Historical setting: 563 CE, on the Bay of Contabria (Biscay)

         Nic asks me, “Did you ever hear the poem about God, like the good shepherd who leads us beside the still waters and restores thirsty souls?”

         “Yes, of course!  That’s a Psalm! And you know that also?”

         “Yes, Brother Lazarus, I learned it as a child.  There is a very strange verse in that poem that makes no sense unless you are in the middle of a war, and also, if you happen to be loosing that war. It goes, ‘A table is set before me in the presence of my enemies’. I was thinking it is about the wolves and the lambs eating grass together.”

         Dear God thank you. Amen. I’m so glad he has found us a tiny piece of common ground, “Nic, I too know that poem! But how is it that you learned it in your childhood, amid so much illiterate encouragement to forget the ancient epic and even the metaphor?”

         “Lazarus, it was the elder priest of our tribe who taught me so many things.

         “In the war where our tribe lost to the Franks my father was killed, but also our chieftain was killed so the rule of the tribe fell to our Christian priest.  I was the infant son of the last war hero – you know, the one last hope for our tribe — the remnant.
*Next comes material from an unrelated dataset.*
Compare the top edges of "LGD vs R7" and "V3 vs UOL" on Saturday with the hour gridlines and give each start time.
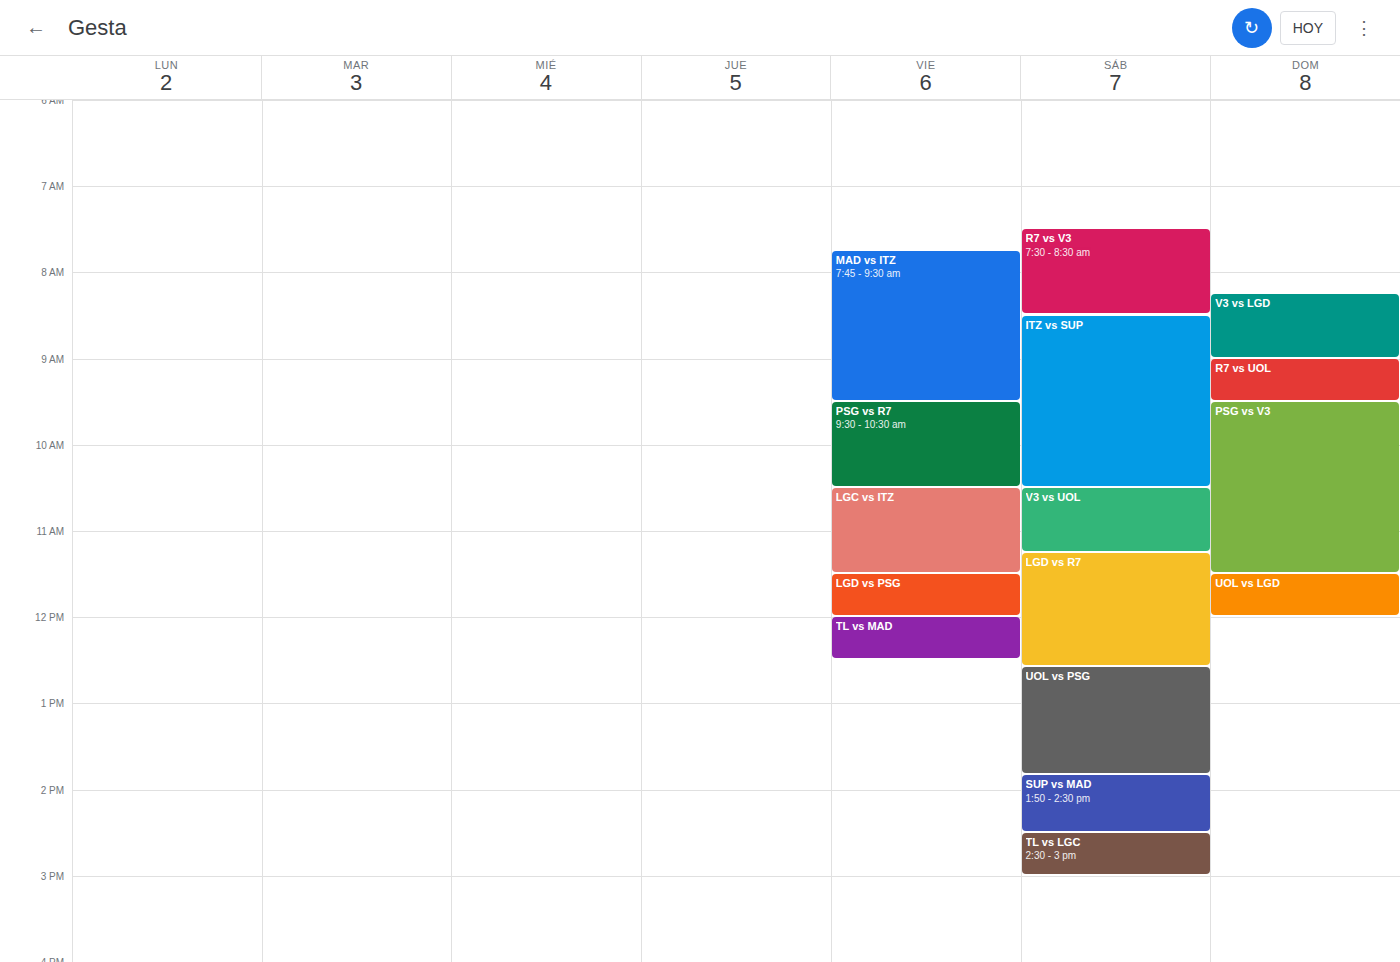
"LGD vs R7": 11:15 AM, neither: a quarter of the way from the 11 AM line to the 12 PM line. "V3 vs UOL": 10:30 AM, halfway between the 10 AM and 11 AM lines.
For all the years of my childhood which were the rest of years of the life of that old priest, I was taught to read and to practice with the inks. He taught me things he recalled of the bible, though our tribe owned no book except for the pages he himself remembered and then wrote down.  When that old man passed away our tribe was assigned a right and proper orthodox priest who promptly discarded ‘heresy’ and the ‘scribbles of our heathen priest.’ And I was told all those things I had once learned as bible stories of the Old Testament were only there to foretell of the Christ; they were not to be taken as worthy teachings in their own right. But I couldn’t forget some things.”

         Thank you God, for holding tight to our thread, for giving us a remnant of your truth. Amen.

         I don’t want to taunt Nic with my centuries of observations. It could only speak to him of my scrambled mind. But I too have seen divergent Christianities colliding in these Roman lands.